The selections that follow come from St. Thomas’ work Summa Contra Gentiles, written to equip Christian preachers and catechists for the task of evangelization.

St. Thomas begins by showing that God’s love has been poured into our hearts through the Holy Spirit. This means the Holy Spirit has truly come to dwell within us— and through the Spirit, the Father and Son also live in us. But if God lives in us, then we too live in God. This indwelling of the Trinity is the foundation for all the various works of the Spirit through us.

In a striking way, St. Thomas then presents the Holy Spirit as the one who brings us into friendship with God. Thomas asks: How do friends act toward one another? Quoting Aristotle — the classical teacher on the meaning of friendship — St. Thomas says friends share with each other what they possess. And so, God the Holy Spirit shares with us, for example, the revelation of the mysteries of God, leading us into all truth. The Spirit also shares with us spiritual gifts, so we can cooperate with divine grace and carry out the mission of Christ.

For St. Thomas, the Holy Spirit is not just a power who works through us: The Spirit comes to dwell in us and makes us friends of God. And as “the friends of God,” we receive from the Holy Spirit all the gifts we need for every good work.

St. Thomas Aquinas on the Holy Spirit: Indwelling, Friendship and Spiritual Gifts [1]

Since the charity by which we love God is in us by the Holy Spirit, the Holy Spirit Himself must also be in us, so long as the charity is in us. And so the Apostle says: “Do you not know that you are the temple of God, and that the Spirit of God dwells in you?” (1 Cor 3:16). Therefore, since we are made lovers of God by the Holy Spirit, and every beloved is in the lover as such, by the Holy Spirit necessarily the Father and the Son dwell in us also.

Of course, every beloved is in a lover. Therefore, by the Holy Spirit not only is God in us, but we also are in God. Hence, we read in 1 John (4:16, 13): “He who abides in charity abides in God, and God in him,” and “In this we know that we abide in Him and He in us: because He has given us of His Spirit.”

· · ·

* To-do list:
- A) Reproduce the passage on St. Thomas and the Holy Spirit starting with "Since the charity" and going on through "in us also.", substituting "sanctuary" for each "temple".
- B) Resume the passage on St. Thomas and the Holy Spirit, writing on from its final sentence.

* Source excerpt:
· · ·

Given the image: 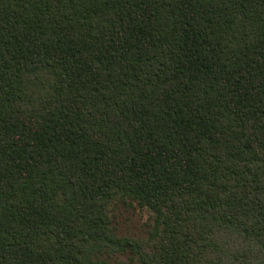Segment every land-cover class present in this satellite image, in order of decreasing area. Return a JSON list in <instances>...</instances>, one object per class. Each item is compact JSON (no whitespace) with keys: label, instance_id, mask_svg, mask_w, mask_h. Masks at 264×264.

· · ·

* Task-by-task outputs:
- A)
Since the charity by which we love God is in us by the Holy Spirit, the Holy Spirit Himself must also be in us, so long as the charity is in us. And so the Apostle says: “Do you not know that you are the sanctuary of God, and that the Spirit of God dwells in you?” (1 Cor 3:16). Therefore, since we are made lovers of God by the Holy Spirit, and every beloved is in the lover as such, by the Holy Spirit necessarily the Father and the Son dwell in us also.

- B)
Therefore, since by the Holy Spirit we are established as friends of God, fittingly enough it is by the Holy Spirit that people are said to receive the revelation of the divine mysteries.

Now, it is not only proper to love that one reveal his secrets to a friend by reason of their unity in affection, but the same unity requires that what he has, he have in common with the friend. For, “since a man has a friend as another self,” he must help the friend as he does himself, making his own possessions common with the friend, and so one takes this as the property of friendship “to will and to do the good for a friend.”[2]

Therefore, it is fitting that all the gifts of God are said to be gifts from the Holy Spirit; thus, in 1 Corinthians (12:8, 11): “To one, indeed, by the Spirit is given the word of wisdom, to another, the word of knowledge, according to the same Spirit”; and later on, having mentioned many, it says: “One and the same Spirit works, dividing to every one according as He will.”

Of course, the spiritual gifts are given to us by the Holy Spirit … And thus by the Holy Spirit we are configured to God and through Him we are made ready for good operation. And by the same Spirit the road to beatitude is opened for us.

[1]Thomas Aquinas, Summa Contra Gentiles, Book IV, chap. 21., trans. Charles J. O’Neil (Notre Dame: University of Notre Dame Press, 1975), 122-24, adjusted.

[2]St. Thomas is quoting Aristotle, Nichomachean Ethics, IX.4.